Pushing the Plasmonic Imaging Nanolithography to Nano-manufacturing
Author(s): Gao, P (Gao, Ping); Li, X (Li, Xiong); Zhao, ZY (Zhao, Zeyu); Ma, XL (Ma, Xiaoliang); Pu, MB (Pu, Mingbo); Wang, CT (Wang, Changtao); Luo, XG (Luo, Xiangang)
Source: OPTICS COMMUNICATIONS Volume: 404 Special Issue: SI Pages: 62-72 DOI: 10.1016/j.optcom.2017.06.059 Published: DEC 1 2017
Abstract: Suffering from the so-called diffraction limit, the minimum resolution of conventional photolithography is limited to lambda/2 or lambda/4, where lambda is the incident wavelength. The physical mechanism of this limit lies at the fact that the evanescent waves that carry subwavelength information of the object decay exponentially in a medium, and cannot reach the image plane. Surface plasmons (SPs) are non-radiative electromagnetic waves that propagate along the interface between metal and dielectric, which exhibits unique sub-diffraction optical characteristics. In recent years, benefiting from SPs' features, researchers have proposed a variety of plasmonic lithography methods in the manner of interference, imaging and direct writing, and have demonstrated that sub-diffraction resolution could be achieved by theoretical simulations or experiments. Among the various plasmonic lithography modes, plasmonic imaging lithography seems to be of particular importance for applications due to its compatibility with conventional lithography. Recent results show that the half pitch of nanograting can be shrinked down to 22 nm and even 16 nm. This paper will give an overview of research progress, representative achievements of plasmonic imaging lithography, the remained problems and outlook of further developments. (C) 2017 Elsevier B.V. All rights reserved.
IDS Number: FJ3GG
ISSN: 0030-4018
eISSN: 1873-0310

Your tasks ▸
a: Say whether each statement agrees with the nanolithography abstract, answering yes or no and quoting the deciding words: (i) Conventional photolithography has a minimum resolution limited to lambda/2 or lambda/4. (ii) Surface plasmons are radiative electromagnetic waves. (iii) The half pitch of nanograting has been reduced to 22 nm and even 16 nm.
b: Please repeat the rows from the line with "right to left." to the line with "Based on the image, blue", both lines included.
The nanolithography abstract has no connection to the rows.

Task data ▸

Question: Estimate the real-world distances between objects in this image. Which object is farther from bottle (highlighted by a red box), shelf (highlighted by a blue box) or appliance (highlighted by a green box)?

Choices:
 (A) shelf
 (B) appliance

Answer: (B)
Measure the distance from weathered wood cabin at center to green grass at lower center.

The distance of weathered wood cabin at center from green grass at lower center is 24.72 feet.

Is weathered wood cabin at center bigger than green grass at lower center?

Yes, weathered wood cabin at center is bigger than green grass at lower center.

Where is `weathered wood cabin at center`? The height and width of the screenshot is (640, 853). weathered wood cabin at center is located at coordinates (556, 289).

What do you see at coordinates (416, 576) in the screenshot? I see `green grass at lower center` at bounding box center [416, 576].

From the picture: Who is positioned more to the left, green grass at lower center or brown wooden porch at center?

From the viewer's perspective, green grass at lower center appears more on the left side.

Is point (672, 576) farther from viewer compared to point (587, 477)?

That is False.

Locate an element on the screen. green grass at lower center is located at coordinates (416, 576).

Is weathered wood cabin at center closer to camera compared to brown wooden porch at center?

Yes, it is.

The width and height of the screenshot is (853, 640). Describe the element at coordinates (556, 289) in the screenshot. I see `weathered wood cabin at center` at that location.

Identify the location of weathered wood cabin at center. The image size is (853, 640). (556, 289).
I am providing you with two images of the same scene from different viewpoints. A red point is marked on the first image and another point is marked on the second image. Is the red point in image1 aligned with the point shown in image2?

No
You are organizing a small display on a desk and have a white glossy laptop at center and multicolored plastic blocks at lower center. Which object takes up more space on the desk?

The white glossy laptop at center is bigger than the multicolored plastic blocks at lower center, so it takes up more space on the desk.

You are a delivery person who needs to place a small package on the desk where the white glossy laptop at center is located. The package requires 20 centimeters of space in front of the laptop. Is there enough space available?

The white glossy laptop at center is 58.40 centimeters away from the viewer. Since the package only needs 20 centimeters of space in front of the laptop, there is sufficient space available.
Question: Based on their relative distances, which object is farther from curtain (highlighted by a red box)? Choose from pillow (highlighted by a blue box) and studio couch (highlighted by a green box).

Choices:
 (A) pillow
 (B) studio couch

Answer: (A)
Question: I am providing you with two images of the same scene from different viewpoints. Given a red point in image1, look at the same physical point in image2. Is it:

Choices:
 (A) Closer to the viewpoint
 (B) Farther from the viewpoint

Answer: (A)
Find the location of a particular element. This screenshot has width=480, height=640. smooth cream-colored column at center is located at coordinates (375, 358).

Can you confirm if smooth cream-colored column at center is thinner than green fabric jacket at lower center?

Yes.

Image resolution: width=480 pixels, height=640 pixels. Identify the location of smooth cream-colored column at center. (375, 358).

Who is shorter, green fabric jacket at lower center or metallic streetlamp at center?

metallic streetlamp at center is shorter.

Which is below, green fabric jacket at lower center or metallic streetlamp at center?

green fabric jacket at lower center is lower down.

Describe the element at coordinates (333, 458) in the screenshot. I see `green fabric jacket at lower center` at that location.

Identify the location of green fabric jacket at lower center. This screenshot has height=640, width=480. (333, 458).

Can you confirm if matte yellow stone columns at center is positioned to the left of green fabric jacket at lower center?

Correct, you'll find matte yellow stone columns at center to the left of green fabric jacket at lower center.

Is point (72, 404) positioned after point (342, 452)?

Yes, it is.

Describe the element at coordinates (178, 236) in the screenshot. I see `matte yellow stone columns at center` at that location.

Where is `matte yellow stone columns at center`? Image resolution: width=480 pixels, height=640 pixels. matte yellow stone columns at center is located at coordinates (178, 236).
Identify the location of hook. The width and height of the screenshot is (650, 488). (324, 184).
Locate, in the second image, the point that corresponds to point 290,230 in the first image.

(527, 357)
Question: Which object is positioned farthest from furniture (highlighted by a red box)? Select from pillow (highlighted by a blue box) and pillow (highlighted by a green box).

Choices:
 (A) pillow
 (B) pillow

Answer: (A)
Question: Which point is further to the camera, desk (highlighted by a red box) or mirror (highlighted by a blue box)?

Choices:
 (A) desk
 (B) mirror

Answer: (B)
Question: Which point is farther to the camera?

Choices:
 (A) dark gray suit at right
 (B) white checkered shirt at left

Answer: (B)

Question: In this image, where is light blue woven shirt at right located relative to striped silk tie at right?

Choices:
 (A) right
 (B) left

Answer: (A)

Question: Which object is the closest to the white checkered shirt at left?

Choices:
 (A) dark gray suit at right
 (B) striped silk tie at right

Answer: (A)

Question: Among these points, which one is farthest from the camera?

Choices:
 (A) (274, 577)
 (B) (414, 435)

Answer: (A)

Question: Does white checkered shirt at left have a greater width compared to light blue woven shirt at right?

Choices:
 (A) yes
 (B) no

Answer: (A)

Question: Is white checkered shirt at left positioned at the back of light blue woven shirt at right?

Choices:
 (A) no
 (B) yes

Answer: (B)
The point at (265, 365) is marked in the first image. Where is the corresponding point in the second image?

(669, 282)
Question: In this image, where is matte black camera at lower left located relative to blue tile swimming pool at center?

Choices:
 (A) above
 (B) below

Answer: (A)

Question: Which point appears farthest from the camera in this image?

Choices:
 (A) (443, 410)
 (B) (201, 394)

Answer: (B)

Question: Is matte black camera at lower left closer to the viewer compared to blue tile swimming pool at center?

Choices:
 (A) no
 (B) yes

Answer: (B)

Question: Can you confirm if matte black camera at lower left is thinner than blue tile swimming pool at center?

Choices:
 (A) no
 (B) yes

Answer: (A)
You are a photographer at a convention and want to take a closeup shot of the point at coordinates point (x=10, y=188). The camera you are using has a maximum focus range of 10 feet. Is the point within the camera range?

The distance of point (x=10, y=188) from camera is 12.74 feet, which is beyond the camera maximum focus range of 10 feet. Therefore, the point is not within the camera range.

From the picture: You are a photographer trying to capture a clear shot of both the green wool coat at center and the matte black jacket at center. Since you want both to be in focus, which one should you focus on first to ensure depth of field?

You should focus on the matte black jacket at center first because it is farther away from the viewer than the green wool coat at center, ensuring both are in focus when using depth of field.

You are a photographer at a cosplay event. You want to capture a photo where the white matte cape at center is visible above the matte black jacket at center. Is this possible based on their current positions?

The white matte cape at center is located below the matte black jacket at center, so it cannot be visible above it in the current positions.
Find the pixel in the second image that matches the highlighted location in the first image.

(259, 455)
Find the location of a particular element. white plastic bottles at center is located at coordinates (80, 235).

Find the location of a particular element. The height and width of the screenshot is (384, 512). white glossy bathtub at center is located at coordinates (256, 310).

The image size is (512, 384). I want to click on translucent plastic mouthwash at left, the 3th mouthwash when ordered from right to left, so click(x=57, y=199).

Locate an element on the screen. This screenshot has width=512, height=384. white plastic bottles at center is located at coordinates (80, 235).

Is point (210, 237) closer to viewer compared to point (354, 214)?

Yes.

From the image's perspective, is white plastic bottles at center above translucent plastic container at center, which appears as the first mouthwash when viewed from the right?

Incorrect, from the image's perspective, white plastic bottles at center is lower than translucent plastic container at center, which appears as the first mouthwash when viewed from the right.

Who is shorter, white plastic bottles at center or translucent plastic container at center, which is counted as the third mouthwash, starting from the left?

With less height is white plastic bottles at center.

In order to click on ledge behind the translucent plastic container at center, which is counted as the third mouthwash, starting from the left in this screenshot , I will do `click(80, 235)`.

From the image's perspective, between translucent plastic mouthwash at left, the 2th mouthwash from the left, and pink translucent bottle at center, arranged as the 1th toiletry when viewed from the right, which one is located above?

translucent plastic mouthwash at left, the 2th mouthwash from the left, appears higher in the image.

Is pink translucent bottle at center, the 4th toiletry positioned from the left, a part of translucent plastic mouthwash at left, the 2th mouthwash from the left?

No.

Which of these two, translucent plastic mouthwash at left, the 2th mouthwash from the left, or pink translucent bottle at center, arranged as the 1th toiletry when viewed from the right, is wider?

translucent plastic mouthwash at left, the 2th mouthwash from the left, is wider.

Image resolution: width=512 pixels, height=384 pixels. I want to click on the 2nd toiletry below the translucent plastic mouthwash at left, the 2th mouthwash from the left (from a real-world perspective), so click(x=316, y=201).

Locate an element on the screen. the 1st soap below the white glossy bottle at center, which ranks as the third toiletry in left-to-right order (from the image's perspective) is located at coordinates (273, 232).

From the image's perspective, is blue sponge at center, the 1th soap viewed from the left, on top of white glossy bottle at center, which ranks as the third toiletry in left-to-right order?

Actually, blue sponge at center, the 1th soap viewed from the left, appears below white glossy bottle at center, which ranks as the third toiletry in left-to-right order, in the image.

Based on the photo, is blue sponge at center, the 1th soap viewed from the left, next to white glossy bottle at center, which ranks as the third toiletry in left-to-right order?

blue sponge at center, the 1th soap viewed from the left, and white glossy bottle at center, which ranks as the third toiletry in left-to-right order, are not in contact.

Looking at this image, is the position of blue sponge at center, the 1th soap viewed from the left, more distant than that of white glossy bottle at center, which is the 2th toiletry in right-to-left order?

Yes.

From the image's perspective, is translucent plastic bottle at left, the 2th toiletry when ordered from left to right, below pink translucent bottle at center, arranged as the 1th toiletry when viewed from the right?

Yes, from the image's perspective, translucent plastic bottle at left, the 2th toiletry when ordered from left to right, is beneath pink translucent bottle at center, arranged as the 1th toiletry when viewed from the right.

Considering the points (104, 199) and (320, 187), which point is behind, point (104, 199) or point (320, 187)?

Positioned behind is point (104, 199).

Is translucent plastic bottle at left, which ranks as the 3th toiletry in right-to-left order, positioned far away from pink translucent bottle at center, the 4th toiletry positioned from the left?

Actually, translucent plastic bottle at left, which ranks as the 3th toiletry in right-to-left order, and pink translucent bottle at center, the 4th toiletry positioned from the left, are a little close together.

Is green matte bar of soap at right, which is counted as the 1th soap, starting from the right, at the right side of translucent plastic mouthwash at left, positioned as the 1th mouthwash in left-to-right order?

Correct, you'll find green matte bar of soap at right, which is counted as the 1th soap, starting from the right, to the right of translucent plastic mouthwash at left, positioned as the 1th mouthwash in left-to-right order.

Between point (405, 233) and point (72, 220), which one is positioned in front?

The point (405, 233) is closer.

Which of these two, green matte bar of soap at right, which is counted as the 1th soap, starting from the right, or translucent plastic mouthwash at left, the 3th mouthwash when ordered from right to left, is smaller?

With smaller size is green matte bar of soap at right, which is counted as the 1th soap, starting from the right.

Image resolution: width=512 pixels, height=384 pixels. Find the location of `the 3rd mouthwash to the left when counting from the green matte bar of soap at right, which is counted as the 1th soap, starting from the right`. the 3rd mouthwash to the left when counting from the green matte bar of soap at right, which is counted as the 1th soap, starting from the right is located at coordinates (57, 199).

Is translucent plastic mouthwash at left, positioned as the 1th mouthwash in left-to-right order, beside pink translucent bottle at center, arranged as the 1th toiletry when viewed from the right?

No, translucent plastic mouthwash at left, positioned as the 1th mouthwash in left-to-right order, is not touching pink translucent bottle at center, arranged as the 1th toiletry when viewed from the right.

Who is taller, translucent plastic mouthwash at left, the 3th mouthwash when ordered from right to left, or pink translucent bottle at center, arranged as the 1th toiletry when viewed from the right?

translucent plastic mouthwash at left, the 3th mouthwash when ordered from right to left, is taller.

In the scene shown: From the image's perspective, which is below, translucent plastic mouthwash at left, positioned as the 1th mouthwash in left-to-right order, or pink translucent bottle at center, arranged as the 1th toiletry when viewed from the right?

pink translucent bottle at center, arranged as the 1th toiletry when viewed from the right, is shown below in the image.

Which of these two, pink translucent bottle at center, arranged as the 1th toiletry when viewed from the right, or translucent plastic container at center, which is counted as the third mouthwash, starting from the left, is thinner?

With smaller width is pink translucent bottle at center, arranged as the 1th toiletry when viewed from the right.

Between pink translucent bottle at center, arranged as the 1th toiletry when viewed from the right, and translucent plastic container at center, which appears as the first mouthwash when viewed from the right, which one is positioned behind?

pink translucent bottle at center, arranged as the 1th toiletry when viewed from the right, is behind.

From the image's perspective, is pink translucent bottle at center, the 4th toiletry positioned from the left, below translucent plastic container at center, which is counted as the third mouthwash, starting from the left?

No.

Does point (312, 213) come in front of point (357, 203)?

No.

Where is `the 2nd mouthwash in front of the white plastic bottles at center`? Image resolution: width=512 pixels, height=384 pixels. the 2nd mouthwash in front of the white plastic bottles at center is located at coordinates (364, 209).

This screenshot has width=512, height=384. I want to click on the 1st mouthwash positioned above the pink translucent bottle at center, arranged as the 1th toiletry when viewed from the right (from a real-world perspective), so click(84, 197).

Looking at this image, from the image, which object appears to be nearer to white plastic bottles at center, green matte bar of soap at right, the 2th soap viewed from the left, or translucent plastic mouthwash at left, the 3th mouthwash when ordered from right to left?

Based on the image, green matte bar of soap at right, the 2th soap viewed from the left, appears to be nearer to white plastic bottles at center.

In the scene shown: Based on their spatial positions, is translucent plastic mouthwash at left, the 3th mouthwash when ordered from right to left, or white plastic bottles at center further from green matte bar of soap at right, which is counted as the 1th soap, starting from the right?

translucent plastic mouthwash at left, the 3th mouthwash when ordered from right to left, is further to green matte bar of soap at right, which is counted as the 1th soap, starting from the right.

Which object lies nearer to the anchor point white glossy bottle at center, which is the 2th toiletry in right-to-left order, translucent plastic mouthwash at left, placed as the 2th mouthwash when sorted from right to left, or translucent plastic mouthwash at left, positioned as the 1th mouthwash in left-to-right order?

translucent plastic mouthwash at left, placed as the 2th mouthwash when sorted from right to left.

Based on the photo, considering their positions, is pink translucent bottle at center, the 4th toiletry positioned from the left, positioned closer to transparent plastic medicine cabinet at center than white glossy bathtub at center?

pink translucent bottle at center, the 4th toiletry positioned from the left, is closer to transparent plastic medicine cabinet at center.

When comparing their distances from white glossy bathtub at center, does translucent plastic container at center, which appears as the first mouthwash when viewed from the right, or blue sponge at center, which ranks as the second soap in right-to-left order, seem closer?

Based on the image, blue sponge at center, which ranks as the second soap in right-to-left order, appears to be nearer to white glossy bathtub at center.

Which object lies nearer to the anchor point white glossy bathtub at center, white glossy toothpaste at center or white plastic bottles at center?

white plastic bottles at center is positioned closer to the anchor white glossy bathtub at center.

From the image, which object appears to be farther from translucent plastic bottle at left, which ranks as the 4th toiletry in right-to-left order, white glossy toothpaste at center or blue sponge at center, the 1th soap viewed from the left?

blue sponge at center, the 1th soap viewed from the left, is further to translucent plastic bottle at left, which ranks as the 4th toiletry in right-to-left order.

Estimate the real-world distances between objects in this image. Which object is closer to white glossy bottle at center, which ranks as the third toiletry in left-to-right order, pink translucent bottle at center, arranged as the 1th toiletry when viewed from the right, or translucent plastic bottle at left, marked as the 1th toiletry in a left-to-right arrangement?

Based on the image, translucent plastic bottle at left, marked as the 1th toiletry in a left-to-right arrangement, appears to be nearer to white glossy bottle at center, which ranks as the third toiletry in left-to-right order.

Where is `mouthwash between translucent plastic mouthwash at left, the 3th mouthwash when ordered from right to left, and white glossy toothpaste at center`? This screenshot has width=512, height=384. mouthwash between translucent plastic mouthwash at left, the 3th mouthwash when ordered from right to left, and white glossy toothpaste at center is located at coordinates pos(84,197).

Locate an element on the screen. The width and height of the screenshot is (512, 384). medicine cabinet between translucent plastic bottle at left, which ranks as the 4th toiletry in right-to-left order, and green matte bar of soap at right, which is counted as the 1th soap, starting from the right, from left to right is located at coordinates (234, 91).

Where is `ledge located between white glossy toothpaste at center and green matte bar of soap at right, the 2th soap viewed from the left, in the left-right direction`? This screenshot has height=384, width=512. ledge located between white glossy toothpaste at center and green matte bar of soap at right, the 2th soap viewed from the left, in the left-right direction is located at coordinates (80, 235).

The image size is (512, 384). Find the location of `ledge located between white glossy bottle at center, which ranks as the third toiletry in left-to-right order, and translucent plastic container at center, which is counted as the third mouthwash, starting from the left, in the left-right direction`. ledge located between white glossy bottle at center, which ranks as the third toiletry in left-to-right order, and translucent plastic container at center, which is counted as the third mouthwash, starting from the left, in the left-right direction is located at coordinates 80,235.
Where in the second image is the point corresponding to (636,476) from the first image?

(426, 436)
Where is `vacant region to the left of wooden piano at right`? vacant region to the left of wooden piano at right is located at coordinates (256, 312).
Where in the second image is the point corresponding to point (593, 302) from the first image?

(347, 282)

Solutions to each task ▸
a:
(i) Yes: "the minimum resolution of conventional photolithography is limited to lambda/2 or lambda/4"
(ii) No: "Surface plasmons (SPs) are non-radiative electromagnetic waves"
(iii) Yes: "the half pitch of nanograting can be shrinked down to 22 nm and even 16 nm"

b:
translucent plastic mouthwash at left, placed as the 2th mouthwash when sorted from right to left.

Based on the photo, considering their positions, is pink translucent bottle at center, the 4th toiletry positioned from the left, positioned closer to transparent plastic medicine cabinet at center than white glossy bathtub at center?

pink translucent bottle at center, the 4th toiletry positioned from the left, is closer to transparent plastic medicine cabinet at center.

When comparing their distances from white glossy bathtub at center, does translucent plastic container at center, which appears as the first mouthwash when viewed from the right, or blue sponge at center, which ranks as the second soap in right-to-left order, seem closer?

Based on the image, blue sponge at center, which ranks as the second soap in right-to-left order, appears to be nearer to white glossy bathtub at center.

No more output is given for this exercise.